7 comments on “The story of the Imperial Canon”

    Nuno Cruz January 15, 2014 at 6:21 pm / Reply

    Looks like its uniqueness is working wonderfully for street photography. I always try to sneaky, but here it works greatly the other way around, probably due to the camera culture of the country, still great results.

    Han January 15, 2014 at 10:08 pm / Reply

    Nice pictures, i like them.

    Phil Adams January 18, 2014 at 3:26 pm / Reply

    Very nice camera, but if you think it has anything to do with how the photos turned out the way they do (especially at night and quite distanced from the subject), you’re a fool. But I can understand the need to justify one’s camera purchases… Later

    Mark Roy January 19, 2014 at 12:48 pm / Reply

    Phil, Bellamy is no fool. I also use this philosophy for street shooting, and it works. People do react differently to different cameras. When I pull out a little old folding camera, or a funky snakeskin leather rangefinder, they smile. When I pull out a big black rubbery DSLR with its mammoth lens, they generally frown. Fact. And in most of these shots the subject is clearly looking at the photographer, and I’d be really surprised if they couldn’t see this bright red-and-white camera! Although I would agree in the first shot the woman in the kimono probably looked twice because she’s crossing a road – not because of the camera.
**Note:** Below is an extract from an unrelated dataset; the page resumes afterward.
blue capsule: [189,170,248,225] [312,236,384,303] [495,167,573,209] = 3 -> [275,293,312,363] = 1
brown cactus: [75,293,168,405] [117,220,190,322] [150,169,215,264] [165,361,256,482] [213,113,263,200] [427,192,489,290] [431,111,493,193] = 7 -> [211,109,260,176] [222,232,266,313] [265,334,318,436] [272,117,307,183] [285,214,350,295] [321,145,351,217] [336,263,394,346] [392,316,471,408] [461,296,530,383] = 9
    ZDP-189 January 25, 2014 at 11:27 am / Reply

    I love that camera; it worked out so much better than I had expected.

    – Dan K

    Miguel January 26, 2014 at 11:34 am / Reply

    Wow great results from pushing that film from 400 to 1600! i’m going to try this myself and see how the results are :)

    Thanks for the TIP!!

    Mike October 14, 2014 at 8:31 pm / Reply

    I’ve got the same colour scheme on my Canon 7, minus the repaint.